Hiring managers have a big influence on the fates of job applicants. Unconcious biases held by individuals who process job applications may have long-term effects on who gets hired and thus employee diversity (or lack thereof). In a study of 4870 resumes sent to companies, we confirmed racial bias against applications with African American-sounding names. In our study, where 'black-sounding' and 'white-sounding names were randomly assigned to identical resumes, the proportion of 'black' resumes receiving follow-up calls from hiring managers (0.06) was significantly lower than the proportion of 'white' resumes (0.1) receiving calls (z = 4.108, p = 0.00). We recommend hiring managers incorporate strict practices to prevent biased hiring such as removing names, and even ages from visible resume fields during application reviews.

## Q5: Does your analysis mean that race/name is the most important factor in callback success? Why or why not? If not, how would you amend your analysis?

* __Is race/name the most important factor for call-backs?__: There are many other variables in the dataset that we have not explored yet. There could be other factors that are more influential. There could be interactive effects (e.g., race+gender may be have a bigger influence than each alone).
* __Amend analysis__: This study was designed specifically to test for effects of racial bias on resume success. It is important not to try to find other, unrelated effects hidden in the data that were not originally addressed by the study design. However, there could be combined factors that further elucidate concious and unconcious bias of hiring managers. For example the difference in proportions in sub-groups of applicants could be even more different than for the whole pool of applicants (e.g., women, certain types of positions, entry level positions, etc.).

### Alternative approach: Intead of comparing ratios use $\chi^2$ test of independence to see if observed counts are differnt than expected.

#### The question of weather racial discrimination occurred during the call-back phase of job application processing based on the applicants name and assumed race is can also be addressed by testing whether the frequency distribution of call-backs is different than the expected distribution with no bias. _The Chi-squared test is appropriate when you have count data (observed frequencies) of a categorical event to compare to expected frequencies under the null hypothesis._ A simple example of a Chi-square test is to determine if a coin is 'fair' by flipping it many times and recording the outcomes, and then comparing the frequency of heads to that expected from a fair coin.

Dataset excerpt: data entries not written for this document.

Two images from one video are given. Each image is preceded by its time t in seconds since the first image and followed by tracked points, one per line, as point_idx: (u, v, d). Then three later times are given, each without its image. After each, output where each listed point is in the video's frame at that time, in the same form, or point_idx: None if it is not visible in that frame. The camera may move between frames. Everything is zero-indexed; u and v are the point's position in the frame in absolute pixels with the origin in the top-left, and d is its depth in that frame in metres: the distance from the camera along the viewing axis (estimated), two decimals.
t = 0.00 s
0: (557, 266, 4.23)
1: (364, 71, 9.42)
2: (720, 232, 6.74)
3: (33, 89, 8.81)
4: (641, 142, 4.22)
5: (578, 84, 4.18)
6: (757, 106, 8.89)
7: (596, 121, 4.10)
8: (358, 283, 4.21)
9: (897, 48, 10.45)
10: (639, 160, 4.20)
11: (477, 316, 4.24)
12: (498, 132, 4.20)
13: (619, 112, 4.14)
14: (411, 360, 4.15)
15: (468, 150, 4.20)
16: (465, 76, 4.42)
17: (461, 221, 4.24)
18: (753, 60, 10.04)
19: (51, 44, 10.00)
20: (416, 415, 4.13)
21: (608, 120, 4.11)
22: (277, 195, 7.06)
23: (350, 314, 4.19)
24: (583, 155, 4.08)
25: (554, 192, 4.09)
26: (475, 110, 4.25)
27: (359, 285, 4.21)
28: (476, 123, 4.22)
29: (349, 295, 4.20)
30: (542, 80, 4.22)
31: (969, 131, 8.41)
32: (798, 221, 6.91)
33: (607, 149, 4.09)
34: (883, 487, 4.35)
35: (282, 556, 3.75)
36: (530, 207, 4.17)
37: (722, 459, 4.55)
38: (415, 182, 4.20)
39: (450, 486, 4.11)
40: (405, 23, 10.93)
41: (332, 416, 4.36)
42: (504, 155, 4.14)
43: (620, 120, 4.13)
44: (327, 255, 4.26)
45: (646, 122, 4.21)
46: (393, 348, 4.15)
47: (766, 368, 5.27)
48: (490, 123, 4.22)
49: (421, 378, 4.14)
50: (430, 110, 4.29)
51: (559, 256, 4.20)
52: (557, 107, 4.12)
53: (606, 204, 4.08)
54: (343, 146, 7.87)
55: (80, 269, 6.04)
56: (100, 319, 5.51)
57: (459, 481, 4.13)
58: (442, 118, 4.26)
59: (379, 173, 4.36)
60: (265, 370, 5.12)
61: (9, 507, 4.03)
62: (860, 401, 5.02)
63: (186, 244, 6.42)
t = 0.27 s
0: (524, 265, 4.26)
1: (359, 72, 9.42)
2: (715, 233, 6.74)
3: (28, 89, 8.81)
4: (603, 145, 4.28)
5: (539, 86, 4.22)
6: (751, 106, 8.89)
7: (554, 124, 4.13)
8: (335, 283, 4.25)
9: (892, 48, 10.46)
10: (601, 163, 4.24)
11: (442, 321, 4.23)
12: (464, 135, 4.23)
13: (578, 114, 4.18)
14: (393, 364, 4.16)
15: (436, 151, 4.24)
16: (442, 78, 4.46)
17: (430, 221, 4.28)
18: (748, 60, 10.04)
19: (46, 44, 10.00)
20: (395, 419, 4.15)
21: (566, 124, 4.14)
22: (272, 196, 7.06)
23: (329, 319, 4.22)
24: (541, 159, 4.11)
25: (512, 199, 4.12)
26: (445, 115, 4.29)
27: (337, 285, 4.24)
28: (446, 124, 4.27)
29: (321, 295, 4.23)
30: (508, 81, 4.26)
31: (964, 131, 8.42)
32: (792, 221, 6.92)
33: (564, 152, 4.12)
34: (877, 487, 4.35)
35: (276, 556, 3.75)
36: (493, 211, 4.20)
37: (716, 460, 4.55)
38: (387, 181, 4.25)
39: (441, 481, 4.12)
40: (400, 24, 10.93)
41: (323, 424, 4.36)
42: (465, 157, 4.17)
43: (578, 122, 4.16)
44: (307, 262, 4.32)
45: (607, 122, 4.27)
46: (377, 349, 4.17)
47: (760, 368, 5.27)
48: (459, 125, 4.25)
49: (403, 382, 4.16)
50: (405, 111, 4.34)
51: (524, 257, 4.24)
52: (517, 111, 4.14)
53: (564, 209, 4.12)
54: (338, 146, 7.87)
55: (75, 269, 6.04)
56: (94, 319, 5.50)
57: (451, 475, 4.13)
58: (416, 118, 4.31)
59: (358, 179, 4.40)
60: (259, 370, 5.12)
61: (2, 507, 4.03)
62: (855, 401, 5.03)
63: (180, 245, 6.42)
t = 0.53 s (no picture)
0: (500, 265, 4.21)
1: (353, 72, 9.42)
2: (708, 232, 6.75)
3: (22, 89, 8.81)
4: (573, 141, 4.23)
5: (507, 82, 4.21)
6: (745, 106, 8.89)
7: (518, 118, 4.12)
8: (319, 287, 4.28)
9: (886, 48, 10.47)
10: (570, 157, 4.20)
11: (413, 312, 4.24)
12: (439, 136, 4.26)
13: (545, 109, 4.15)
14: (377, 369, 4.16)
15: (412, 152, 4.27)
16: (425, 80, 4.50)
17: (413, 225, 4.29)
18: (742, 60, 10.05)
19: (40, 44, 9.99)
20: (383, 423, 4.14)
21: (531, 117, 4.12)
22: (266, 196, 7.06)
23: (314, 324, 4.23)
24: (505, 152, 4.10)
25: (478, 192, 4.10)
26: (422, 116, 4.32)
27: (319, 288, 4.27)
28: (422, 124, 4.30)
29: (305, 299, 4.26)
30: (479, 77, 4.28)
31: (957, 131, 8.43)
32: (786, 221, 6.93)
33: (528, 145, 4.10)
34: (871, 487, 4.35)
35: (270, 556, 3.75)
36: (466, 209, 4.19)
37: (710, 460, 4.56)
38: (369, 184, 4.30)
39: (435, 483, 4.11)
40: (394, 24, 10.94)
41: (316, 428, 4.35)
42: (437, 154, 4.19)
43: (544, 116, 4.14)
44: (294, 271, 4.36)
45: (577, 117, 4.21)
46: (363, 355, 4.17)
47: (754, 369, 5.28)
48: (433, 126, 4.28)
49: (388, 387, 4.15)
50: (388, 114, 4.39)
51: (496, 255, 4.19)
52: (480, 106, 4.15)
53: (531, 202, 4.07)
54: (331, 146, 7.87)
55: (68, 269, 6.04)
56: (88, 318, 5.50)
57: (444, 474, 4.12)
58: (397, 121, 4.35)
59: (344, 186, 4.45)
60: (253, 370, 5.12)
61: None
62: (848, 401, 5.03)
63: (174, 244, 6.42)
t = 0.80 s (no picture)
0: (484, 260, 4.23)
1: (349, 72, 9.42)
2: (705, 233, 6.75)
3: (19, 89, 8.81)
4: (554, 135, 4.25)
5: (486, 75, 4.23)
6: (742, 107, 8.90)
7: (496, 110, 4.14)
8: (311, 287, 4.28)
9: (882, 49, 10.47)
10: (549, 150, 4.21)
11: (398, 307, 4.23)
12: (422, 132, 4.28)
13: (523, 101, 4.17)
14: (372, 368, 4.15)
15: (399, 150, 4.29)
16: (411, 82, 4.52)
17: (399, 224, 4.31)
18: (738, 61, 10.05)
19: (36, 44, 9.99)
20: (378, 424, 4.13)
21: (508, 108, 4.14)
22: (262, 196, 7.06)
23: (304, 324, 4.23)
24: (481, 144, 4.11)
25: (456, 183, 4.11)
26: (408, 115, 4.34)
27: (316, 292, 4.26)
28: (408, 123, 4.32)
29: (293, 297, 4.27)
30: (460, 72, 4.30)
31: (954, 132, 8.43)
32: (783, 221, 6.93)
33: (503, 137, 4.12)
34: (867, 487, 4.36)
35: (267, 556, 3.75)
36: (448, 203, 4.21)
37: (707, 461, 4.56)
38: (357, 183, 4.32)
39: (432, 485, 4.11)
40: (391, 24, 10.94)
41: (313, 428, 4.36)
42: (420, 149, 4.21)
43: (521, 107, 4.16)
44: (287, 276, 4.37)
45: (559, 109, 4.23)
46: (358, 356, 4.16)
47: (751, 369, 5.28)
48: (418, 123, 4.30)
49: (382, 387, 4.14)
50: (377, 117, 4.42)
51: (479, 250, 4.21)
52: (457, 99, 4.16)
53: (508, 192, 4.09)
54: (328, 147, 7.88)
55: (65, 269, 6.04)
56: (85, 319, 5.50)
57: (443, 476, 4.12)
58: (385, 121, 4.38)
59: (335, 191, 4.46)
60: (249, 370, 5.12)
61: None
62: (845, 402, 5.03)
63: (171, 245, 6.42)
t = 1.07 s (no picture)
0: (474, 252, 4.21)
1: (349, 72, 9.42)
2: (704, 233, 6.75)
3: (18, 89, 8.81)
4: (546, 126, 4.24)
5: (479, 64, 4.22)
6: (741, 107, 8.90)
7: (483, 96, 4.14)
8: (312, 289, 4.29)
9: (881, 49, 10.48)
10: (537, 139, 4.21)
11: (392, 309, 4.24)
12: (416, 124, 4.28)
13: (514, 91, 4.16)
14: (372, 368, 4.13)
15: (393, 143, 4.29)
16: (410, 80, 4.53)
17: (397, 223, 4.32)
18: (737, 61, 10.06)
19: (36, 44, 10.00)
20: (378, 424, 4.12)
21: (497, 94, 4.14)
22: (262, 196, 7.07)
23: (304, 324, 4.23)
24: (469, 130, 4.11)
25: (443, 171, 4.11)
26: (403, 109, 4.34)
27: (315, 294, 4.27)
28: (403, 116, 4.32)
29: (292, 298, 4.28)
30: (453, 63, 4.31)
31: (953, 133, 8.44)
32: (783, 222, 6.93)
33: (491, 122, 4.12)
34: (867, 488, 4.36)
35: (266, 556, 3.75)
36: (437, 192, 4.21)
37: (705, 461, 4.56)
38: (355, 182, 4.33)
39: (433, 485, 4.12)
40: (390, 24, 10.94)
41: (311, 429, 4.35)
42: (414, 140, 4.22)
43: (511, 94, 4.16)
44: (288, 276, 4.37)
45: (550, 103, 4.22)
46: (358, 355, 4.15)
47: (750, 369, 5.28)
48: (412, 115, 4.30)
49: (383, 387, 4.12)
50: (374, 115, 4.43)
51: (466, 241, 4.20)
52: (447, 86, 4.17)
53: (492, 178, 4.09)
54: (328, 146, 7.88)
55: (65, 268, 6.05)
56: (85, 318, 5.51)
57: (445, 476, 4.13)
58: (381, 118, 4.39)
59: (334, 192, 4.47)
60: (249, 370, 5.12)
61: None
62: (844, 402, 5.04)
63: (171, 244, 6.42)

__Interpretation:__ Based on the chi-square test we reject our null hypothesis. The observed proportion of call-backs is not equal for the assumed racial categories. The chi-square test statistic is large and the p-value is small. The critical value for this test is much lower than the critical value. There is no margin of error for chi-squared distributions because the distribution is not symmetric.

In [12]:
# calculate chi-square statistic and p-value
# make a version of the contingency table without margin totals
table2 = pd.crosstab(data.race, data.call)

# calculate chi-square statistic, p-value,degrees of freedom, and expected frequencies from the observed data
chi2, p, dof, ex = stats.chi2_contingency(table2, correction=True)
print('Test statistic:', chi2)
print('p-value:', p)
print('Degrees of Freedom:', dof)
print('Expected frequencies:', ex)

Test statistic: 16.4490285842
p-value: 4.99757838996e-05
Degrees of Freedom: 1
Expected frequencies: [[ 2239.   196.]
 [ 2239.   196.]]


In [13]:
# find the chi-square critical value for 95% confidence
crit = stats.chi2.ppf(q =0.95, df = dof)
print('Critical value:', crit)

Critical value: 3.84145882069


The results of the $\chi^2$ test also support rejecting the null hypothesis. The observed proportion of call-backs is not equal for the two groups. Specifically, the black-sounding names on resumes resulted in a lower number of call-backs than white sounding names, and the difference is statistically significant.